The White House also backed away from its earlier contentions that it was Miers who first floated the idea of firing U.S. attorneys. Press Secretary Tony Snow said that "at this juncture, people have hazy memories."
"We know that Karl recollects Harriet having raised it, and his recollection is that he dismissed it as not a good idea," Snow said. "That's what we know. We don't know motivations.... I don't think it's safe to go any further than that."
Snow was asked whether Bush might have suggested the firings.
"Anything's possible," he said, "but I don't think so." He added that Bush "certainly has no recollection" of doing so.
It was a mistake for the regime to allow Sampson access to its criminal enterprises. All indications are that he was a very young punk, ravenous with ambition, a newbie who attached himself to George II only after he was selected president in 2000. Though he gained entry to the regime partially through the blessings of Orrin Hatch, upon entering George II's service Sampson soon turned on his former patron, seeking to oust the US attorney in Utah, a Hatch loyalist, in favor of a new candidate--himself.

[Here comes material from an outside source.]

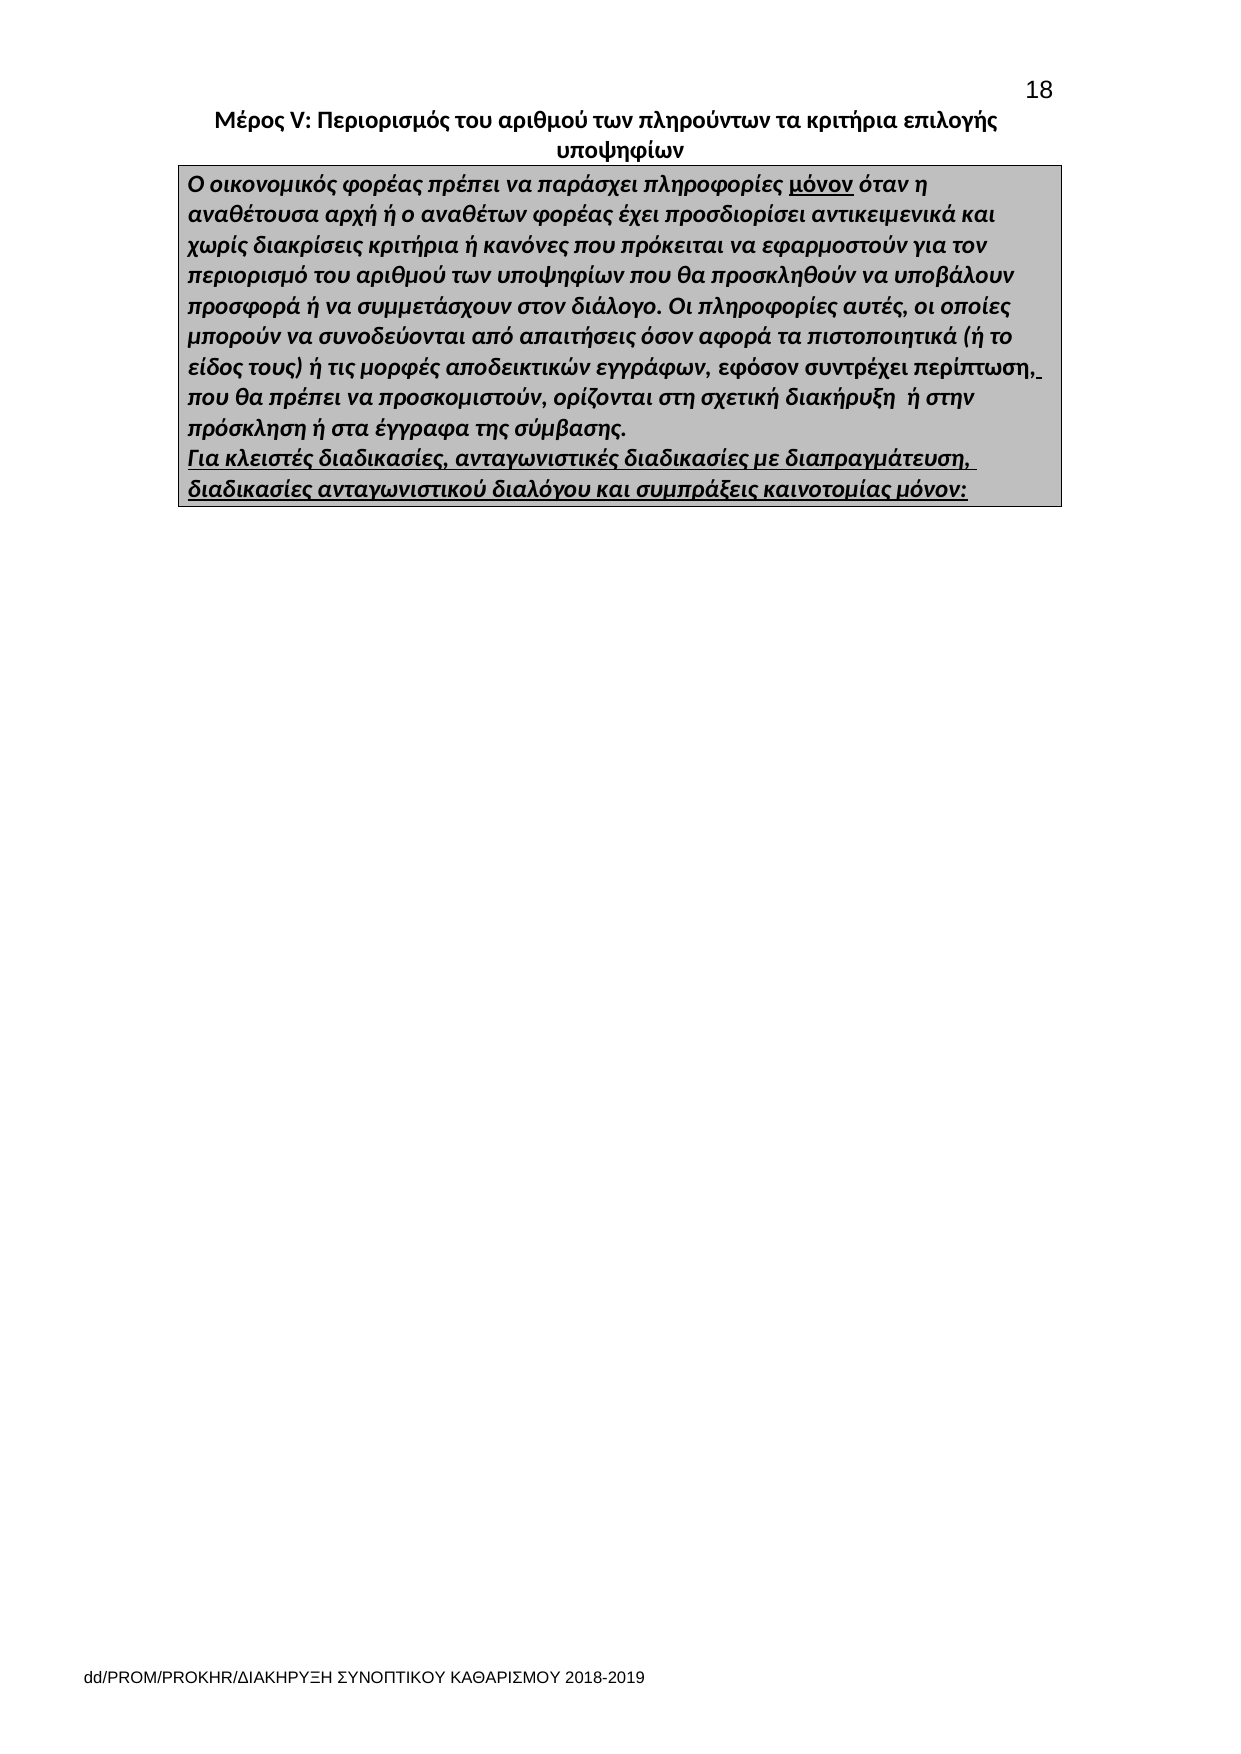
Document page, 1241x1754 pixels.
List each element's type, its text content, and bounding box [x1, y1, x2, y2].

Paul M. Warner, then the United States attorney in Utah, said Mr. Sampson brought it up at a lunch the two had in Washington.
“Washington is full of young ambitious lawyers,” said Mr. Warner, who stepped down as United States attorney in early 2006 and is now a federal magistrate judge. “Kyle was honest enough, up front enough, to come to me and say, You have the job that I want.”
White House and Justice officials backed Mr. Sampson in his bid to replace Mr. Warner, making that clear to the staff of Senator Hatch. But the senator wanted Mr. Bush to nominate Brett Tolman, a one-time Utah federal prosecutor who had spent the previous three years working on antiterrorism issues for the Judiciary Committee staff . . .
Mr. Hatch finally made a personal appeal to Mr. Gonzales to drop his bid to nominate Mr. Sampson. After a four-month delay, President Bush nominated Mr. Sampson’s rival for the job last June.
Sampson turned on Hatch: there was no reason to believe he wouldn't also turn on Abu, and, by extension, George II. Especially once Abu sought to designate Sampson as the be-all and end-all of blame in a scandal that in truth permeates the entire White House.
The Nixon regime was brought down only once the rats began turning on each other. George II has been blessed with a coterie of unusually loyal rats. Sampson, though, is a rogue rat. Let the house come tumbling down.
Update:
As was first noted in the comments by hungrycoyote and AloyshaKaramazov, Sampson's attorney has today issued a "revised" statement. In this latest wisdom, gone is the reference to "more effective political response": it is now just "more effective response." Also, instead of stating that "the White House and Justice Department had been discussing this subject for several years," said officials have now just been discussing it "since the election."
And thanks to KStreetProjector, who pointed out that Sampson was not only a protege of Senator Hatch, but also called on his college connection with Elizabeth Cheney to secure entry to the George II regime.